Die Duisburger Straße ab Hochschule und auch Karlsruher Straße zählen dazu, der Kassenberg Richtung Saarn ab Heuweg, die Ruhrorter Straße – hier ist die Gefahr durch LKW besonders groß – und eben auch die Mühlenbergkreuzung, an der gut 60 000 Fahrzeuge kreuzen. Hier fahren Radler etwa von der Müga links Richtung Innenstadt weiter. An den Säulen der Stadthalle wird es jedoch gefährlich übersichtlich. 50 Plakate an diesen Stellen mit dem Hinweis „Stop“ und „Seite wechseln“ sollen auf das Problem aufmerksam machen. „Wenn Bürger weitere Problemstellen kennen, können sie uns informieren“, sagt Martin Woltering, Polizist und passionierter Pedalenstrampler.

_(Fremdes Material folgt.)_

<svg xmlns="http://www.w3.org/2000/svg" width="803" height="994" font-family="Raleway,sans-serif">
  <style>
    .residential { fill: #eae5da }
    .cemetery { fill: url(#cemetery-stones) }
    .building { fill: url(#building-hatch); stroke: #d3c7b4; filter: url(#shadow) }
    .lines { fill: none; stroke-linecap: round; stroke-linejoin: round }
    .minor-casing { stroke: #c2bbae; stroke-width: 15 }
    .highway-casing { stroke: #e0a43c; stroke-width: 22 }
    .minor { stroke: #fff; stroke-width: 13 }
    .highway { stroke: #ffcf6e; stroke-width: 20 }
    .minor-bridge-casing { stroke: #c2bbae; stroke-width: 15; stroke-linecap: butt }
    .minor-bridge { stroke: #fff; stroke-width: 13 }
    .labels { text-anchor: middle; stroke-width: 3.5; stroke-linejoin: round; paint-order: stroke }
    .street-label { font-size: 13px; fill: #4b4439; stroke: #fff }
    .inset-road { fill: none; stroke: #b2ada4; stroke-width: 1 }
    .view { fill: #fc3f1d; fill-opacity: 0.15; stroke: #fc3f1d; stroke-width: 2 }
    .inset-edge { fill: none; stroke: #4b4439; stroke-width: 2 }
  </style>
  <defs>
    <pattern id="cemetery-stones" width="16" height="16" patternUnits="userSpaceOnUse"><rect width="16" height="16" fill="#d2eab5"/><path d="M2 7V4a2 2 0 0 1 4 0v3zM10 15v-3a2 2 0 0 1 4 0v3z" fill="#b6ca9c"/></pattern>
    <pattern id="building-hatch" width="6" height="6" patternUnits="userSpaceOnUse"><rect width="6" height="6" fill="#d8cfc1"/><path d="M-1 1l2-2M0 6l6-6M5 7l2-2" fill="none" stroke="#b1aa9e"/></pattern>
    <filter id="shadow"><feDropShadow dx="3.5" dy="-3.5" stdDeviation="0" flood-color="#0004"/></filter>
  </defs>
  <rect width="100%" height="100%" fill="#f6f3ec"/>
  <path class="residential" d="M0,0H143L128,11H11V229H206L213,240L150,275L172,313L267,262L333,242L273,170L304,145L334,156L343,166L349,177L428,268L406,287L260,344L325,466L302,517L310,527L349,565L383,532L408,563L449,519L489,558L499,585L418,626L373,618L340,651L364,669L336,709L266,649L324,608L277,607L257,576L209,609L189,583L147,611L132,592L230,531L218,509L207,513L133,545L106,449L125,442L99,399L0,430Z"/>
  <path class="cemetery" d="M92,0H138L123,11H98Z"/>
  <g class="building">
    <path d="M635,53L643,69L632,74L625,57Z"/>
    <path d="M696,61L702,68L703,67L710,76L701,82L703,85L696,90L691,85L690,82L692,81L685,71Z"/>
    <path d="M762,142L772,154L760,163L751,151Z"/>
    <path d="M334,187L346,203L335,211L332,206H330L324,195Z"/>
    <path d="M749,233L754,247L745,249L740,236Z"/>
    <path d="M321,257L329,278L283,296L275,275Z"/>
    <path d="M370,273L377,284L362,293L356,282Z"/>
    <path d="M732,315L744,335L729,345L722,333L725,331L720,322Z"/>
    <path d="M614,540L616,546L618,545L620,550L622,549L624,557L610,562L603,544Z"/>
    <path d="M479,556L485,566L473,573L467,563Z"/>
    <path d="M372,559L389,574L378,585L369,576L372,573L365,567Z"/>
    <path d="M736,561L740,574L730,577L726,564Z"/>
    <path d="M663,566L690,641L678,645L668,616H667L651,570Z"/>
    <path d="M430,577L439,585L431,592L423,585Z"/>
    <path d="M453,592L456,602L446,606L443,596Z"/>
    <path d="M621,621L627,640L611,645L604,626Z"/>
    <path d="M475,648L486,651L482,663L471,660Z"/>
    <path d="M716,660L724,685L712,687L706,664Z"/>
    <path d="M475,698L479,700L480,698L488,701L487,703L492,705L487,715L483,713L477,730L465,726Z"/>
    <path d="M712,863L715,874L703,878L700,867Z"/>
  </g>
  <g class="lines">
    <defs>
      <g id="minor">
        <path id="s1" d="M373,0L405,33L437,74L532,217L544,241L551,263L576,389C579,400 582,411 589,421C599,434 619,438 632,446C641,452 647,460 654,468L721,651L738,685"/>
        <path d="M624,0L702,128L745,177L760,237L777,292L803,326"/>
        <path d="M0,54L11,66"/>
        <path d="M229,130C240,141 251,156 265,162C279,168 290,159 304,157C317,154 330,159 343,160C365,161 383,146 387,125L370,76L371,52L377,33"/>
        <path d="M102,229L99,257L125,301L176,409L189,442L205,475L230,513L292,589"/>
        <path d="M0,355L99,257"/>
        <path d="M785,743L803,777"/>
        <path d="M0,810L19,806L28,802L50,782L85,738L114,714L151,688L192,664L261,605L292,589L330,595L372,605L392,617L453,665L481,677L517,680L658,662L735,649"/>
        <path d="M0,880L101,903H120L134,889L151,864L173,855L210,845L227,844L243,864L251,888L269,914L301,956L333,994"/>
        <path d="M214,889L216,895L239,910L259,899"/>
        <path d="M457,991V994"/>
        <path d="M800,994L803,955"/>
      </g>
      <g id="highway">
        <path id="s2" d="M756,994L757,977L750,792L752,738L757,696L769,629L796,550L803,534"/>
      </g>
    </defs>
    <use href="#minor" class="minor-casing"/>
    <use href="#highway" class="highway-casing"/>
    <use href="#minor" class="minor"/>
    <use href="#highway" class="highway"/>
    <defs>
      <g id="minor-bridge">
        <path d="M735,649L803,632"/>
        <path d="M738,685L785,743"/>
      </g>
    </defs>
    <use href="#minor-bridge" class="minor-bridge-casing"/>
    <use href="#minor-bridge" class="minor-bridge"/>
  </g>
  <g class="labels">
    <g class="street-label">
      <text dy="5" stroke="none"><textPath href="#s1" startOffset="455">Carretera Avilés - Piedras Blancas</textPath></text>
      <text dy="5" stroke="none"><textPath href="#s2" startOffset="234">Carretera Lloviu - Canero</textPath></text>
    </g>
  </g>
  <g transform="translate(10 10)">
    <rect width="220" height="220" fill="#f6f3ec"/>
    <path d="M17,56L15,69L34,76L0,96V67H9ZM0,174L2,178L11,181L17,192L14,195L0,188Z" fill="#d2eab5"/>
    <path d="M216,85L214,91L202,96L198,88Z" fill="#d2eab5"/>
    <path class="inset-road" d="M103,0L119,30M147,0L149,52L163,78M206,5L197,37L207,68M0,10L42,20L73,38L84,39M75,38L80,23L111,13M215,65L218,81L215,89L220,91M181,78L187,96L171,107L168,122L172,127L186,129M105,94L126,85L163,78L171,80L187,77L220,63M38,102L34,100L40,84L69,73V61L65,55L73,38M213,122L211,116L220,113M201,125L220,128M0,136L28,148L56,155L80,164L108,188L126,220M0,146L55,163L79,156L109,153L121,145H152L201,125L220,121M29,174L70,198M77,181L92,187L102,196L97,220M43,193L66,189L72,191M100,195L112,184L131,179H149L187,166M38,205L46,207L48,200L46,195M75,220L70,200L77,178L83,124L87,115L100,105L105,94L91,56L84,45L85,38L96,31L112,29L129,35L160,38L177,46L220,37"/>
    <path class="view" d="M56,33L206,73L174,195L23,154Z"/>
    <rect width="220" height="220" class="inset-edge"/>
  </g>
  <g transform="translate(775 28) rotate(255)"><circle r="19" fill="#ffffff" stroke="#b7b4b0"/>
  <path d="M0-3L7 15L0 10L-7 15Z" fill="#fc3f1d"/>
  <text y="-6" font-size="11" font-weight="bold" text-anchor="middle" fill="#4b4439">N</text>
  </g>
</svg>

Wenn Radler auf falscher Fährte sind, ist das nicht immer der Bequemlichkeit, sondern gelegentlich auch einer umständlichen, bisweilen skurrilen Verkehrsplanung geschuldet. Das räumen der Fahrradbeauftragte Voss und Peter Roedel, Leiter der Straßenverkehrsbehörde, ein: „In der Stadtverkehrsplanung ist jahrzehntelang die Autostadt verfolgt worden“, so Roedel, Radfahrer spielten eine untergeordnete Rolle. „170 000 Mülheimer besitzen etwa 100 000 Auto“, macht er auf das inzwischen gestiegene Platzproblem auf der Straße aufmerksam. Auch hat man planerisch erst seit 1997 begriffen, dass man Radwege in beide Richtungen nicht auf einer Straßenseite zusammenlegen sollte, weil der Gegenverkehr sowohl Radler als auch abbiegende Autofahrer immer wieder irritiert. Auf der Duisburger Straße etwa sollen Fahrradfahrer wieder getrennt rechts und links unterwegs sein.

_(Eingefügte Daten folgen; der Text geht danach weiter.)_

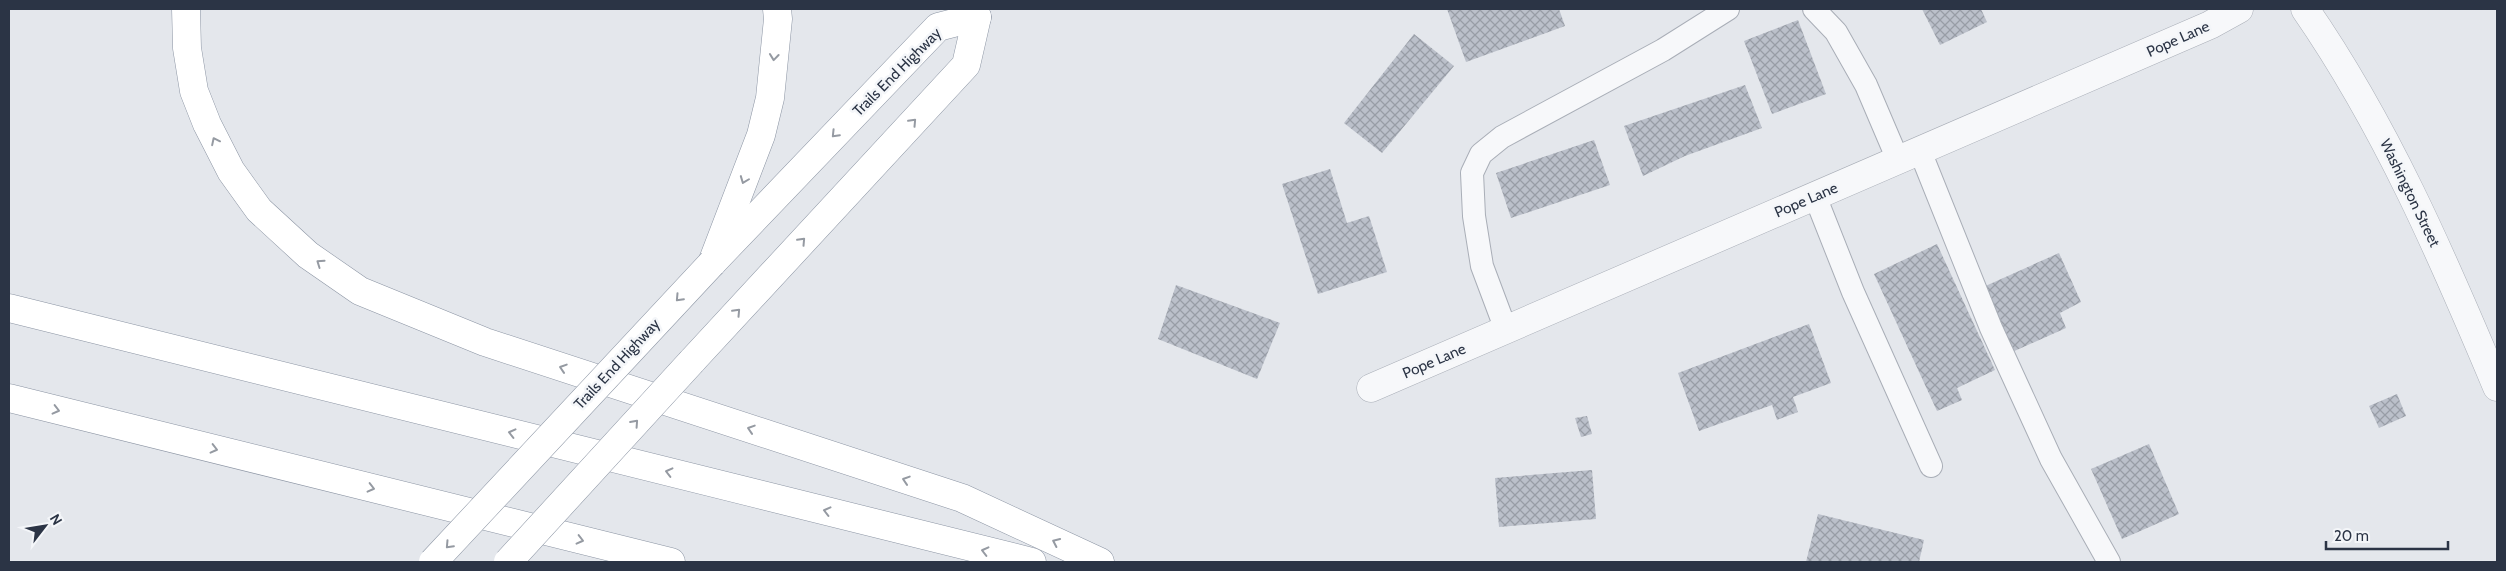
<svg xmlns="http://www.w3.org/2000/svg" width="2506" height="571" viewBox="0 0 2506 571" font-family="Cabin,sans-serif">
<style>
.building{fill:url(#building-cross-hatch)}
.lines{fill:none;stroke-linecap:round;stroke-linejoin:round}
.service-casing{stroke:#a9aeb7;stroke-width:24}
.minor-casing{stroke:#a9aeb7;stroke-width:29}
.trunk-casing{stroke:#8b94a3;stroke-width:29}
.motorway-casing{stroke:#8b94a3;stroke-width:29}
.service{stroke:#f7f8fa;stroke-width:22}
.minor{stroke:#f7f8fa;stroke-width:28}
.trunk{stroke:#fff;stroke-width:28}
.motorway{stroke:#fff;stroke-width:28}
.trunk-bridge-casing{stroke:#8b94a3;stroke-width:29;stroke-linecap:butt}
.trunk-bridge{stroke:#fff;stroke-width:28}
.oneway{stroke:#959aa2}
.labels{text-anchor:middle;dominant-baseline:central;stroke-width:5;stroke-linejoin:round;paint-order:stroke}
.street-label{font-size:15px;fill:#2b3445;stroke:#f4f6f9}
</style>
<defs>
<pattern id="building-cross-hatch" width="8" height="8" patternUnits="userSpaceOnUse" patternTransform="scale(1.25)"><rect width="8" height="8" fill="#bbc0ca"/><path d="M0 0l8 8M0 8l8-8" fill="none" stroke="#989da6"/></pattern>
</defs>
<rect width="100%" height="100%" fill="#e4e7ec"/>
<g class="building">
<polygon points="1447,9 1559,9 1565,26 1466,62"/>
<polygon points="1922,9 1981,9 1987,22 1940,45"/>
<polygon points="1798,20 1826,94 1772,114 1744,41"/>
<polygon points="1414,34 1454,66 1382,153 1344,123"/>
<polygon points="1745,85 1762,128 1685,156 1643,176 1624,126"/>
<polygon points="1594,140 1610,185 1511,218 1496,173"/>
<polygon points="1330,169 1347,223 1369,216 1387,272 1318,294 1282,184"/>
<polygon points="1937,244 1995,370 1957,388 1962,400 1937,411 1874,274"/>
<polygon points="2059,253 2081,302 2060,313 2066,328 2010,353 1981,288"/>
<polygon points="1176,285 1280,323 1257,379 1158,339"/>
<polygon points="1809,324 1831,383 1793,397 1798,412 1777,420 1772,405 1699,431 1678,373"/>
<polygon points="2397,394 2406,416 2379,428 2369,406"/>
<polygon points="1587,416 1592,434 1581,437 1575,418"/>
<polygon points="2149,444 2179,514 2122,539 2091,469"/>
<polygon points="1592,470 1596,519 1499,527 1495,478"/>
<polygon points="1818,514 1924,540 1919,562 1806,562"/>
</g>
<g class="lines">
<g class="service-casing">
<g id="service">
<polyline points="1814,9 1836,32 1866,85 1898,160"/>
<polyline points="1920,151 1991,328 2051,459 2109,562"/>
<polyline points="1815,196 1853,292 1931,466"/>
<polyline points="1506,330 1482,266 1474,216 1472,173 1481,154 1502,137 1663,50 1728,9"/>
</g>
</g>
<g class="minor-casing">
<g id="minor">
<path d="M2305,9C2386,126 2442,256 2497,387"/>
<polyline points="1371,388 2210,25 2239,9"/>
</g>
</g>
<g class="trunk-casing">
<polyline id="trunk" points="692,361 966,65 977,17 938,27 712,263"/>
</g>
<g class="motorway-casing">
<g id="motorway">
<polyline points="186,9 187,48 194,91 207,124 231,171 259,210 308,255 360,291 485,342 962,498 1100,562"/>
<polyline points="968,9 977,17"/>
<polyline points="712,263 761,135 770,98 778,19 777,9"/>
<polyline points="9,308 1032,562"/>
<polyline points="9,398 671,562"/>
</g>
</g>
<use href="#service" class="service"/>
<use href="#minor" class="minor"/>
<use href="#trunk" class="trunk"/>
<use href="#motorway" class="motorway"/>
<g class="trunk-bridge-casing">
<g id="trunk-bridge">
<polyline points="433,562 712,263"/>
<polyline points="508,562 692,361"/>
</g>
</g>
<use href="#trunk-bridge" class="trunk-bridge"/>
</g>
<defs><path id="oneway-chevron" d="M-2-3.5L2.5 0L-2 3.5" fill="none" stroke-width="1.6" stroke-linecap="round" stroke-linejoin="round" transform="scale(1.25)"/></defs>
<g class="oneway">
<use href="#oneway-chevron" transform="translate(774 57) rotate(96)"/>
<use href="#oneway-chevron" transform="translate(913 122) rotate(-47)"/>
<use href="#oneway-chevron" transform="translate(835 134) rotate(134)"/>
<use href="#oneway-chevron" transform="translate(215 141) rotate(-116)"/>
<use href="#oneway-chevron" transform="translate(744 180) rotate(111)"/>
<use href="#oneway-chevron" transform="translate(802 241) rotate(-47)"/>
<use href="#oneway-chevron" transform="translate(320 263) rotate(-145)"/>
<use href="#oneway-chevron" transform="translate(679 298) rotate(133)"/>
<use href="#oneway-chevron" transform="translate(737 312) rotate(-47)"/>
<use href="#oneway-chevron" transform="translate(563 368) rotate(-162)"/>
<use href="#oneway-chevron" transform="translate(56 410) rotate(14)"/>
<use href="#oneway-chevron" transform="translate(635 423) rotate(-48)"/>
<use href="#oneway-chevron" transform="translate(751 429) rotate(-162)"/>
<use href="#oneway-chevron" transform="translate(512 433) rotate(-166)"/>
<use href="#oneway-chevron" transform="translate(214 449) rotate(14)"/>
<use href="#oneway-chevron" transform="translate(669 472) rotate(-166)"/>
<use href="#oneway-chevron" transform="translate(906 480) rotate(-162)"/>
<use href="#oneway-chevron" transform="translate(371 488) rotate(14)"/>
<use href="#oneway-chevron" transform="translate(827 511) rotate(-166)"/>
<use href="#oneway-chevron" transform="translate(580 540) rotate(14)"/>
<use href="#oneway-chevron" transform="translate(1056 542) rotate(-155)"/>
<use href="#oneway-chevron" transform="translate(449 545) rotate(133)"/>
<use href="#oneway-chevron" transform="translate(985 551) rotate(-166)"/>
</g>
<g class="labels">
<g class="street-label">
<text transform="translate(2178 39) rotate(-24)">Pope Lane</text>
<text transform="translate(897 72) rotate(-45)">Trails End Highway</text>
<text transform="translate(2410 193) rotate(64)">Washington Street</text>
<text transform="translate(1806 200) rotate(-23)">Pope Lane</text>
<text transform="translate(1434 361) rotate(-23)">Pope Lane</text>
<text transform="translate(617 364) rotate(-47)">Trails End Highway</text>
</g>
</g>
<rect width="2506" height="571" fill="none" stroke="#2b3445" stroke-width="20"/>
<g transform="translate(45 526) rotate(59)" stroke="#f4f6f9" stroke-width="4" paint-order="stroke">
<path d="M0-4L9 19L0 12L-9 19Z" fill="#2b3445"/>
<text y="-8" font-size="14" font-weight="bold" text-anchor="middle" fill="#2b3445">N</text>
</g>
<path d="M2326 541v8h122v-8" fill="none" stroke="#2b3445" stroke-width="2.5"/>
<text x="2334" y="541" font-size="15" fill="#2b3445" stroke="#f4f6f9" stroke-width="4" paint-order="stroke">20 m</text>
</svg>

Die Mühlenbergkreuzung und der Weg Richtung Saarn ist dafür ebenso ein gutes Beispiel: Wer vom Broicher Damm über die Bergstraße in Richtung Saarn fährt, muss ab Konrad-Adenauer-Brücke auf die rechte Seite. Ab Mühlenbergkreuzung muss er auf den gemeinsamen linksseitigen Radweg wechseln.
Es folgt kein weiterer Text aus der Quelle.